In 2014, the chikungunya virus reached Colombia for the first time, resulting in a
nationwide epidemic. The objective of this study was to describe the demographics and
clinical characteristics of suspected chikungunya cases. Chikungunya infection was
confirmed by enzyme-linked immunosorbent assay and 548 patients where included in the
study. Of these patients, 295 were positive for antibodies against chikungunya (53.8%),
and 27.6% (151/295) were symptomatic for chikungunya infection, with a
symptomatic:asymptomatic ratio of 1.04:1. Factors associated with infection included low
income and low socio-economic strata (odds ratio [OR]: 1.8; 95% confidence interval [CI]:
1.0–3.2, p = 0.003 and OR: 2.1; CI: 1.3–3.4, p = 0.002,
respectively).
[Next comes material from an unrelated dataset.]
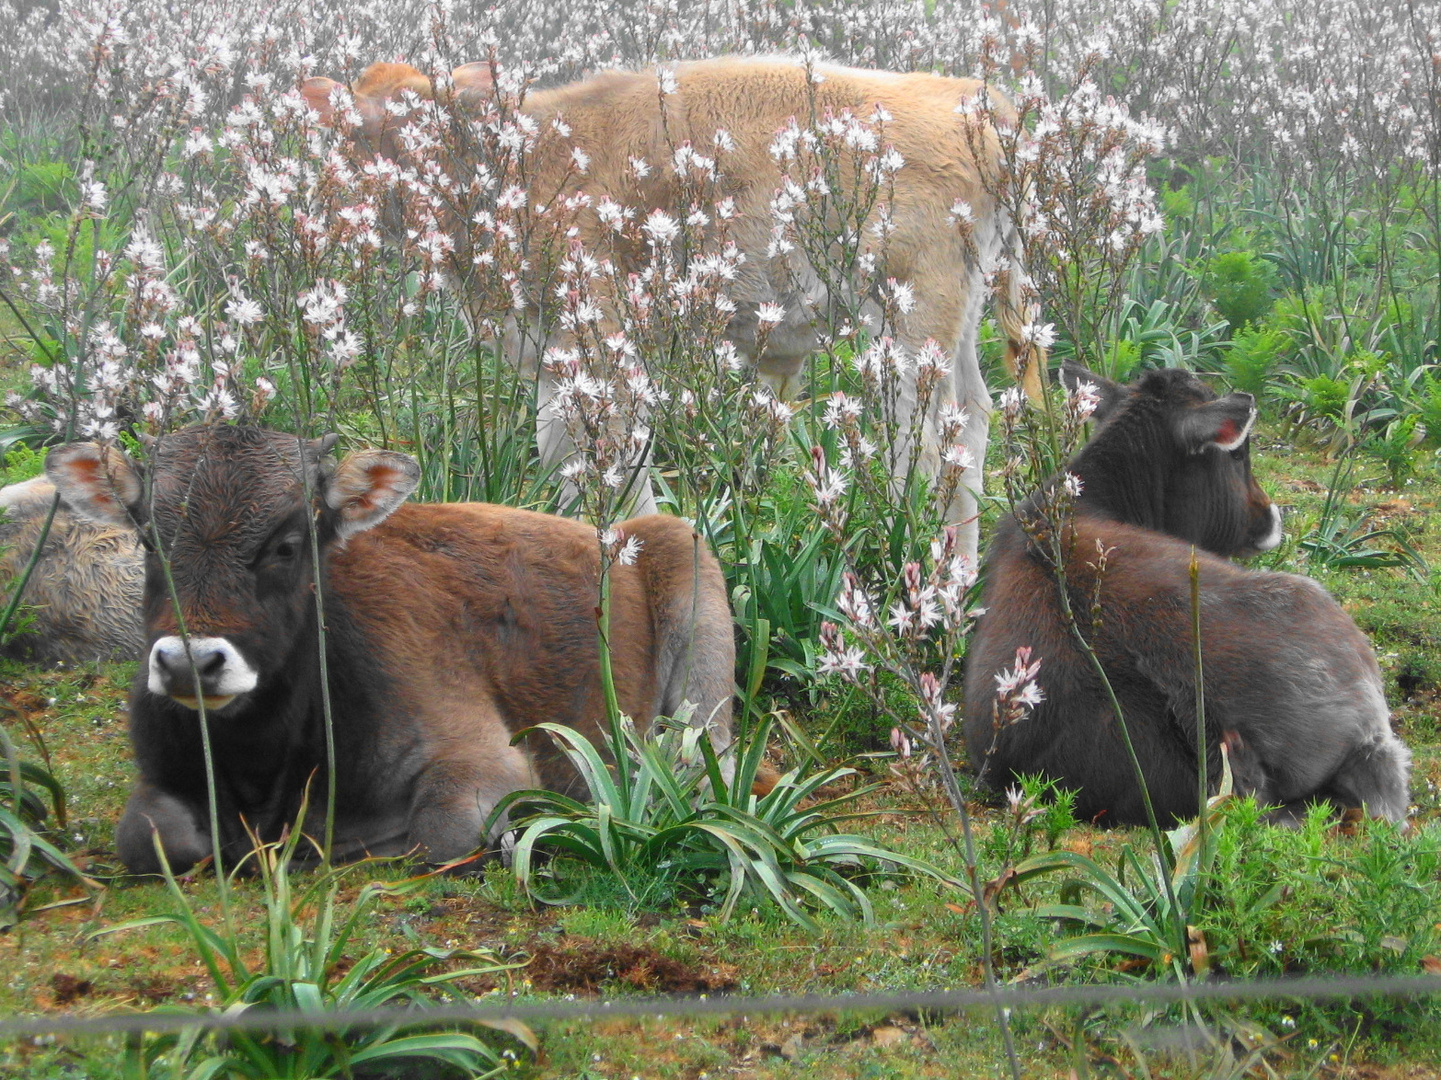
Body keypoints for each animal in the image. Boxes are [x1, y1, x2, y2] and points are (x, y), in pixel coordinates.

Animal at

Confirmed symptomatic cases were associated with symmetric arthritis (OR:
11.7; CI: 6.0–23.0, p < 0.001) of ankles (OR: 8.5; CI: 3.5–20.9,
p < 0.001), hands (OR: 8.5; CI: 3.5–20.9,
p < 0.001), feet (OR: 6.5; CI: 2.8–15.3,
p < 0.001), and wrists (OR: 17.3; CI: 2.3–130.5,
p < 0.001). Our study showed that poverty is associated with
chikungunya infection. Public health strategies to prevent and control chikungunya should
focus on poorer communities that are more vulnerable to infection. The rate of
asymptomatic infections among confirmed cases was 48.8%. However, those with symptoms
displayed a characteristic rheumatic clinical picture, which could help differentiate
chikungunya infection from other endemic viral diseases.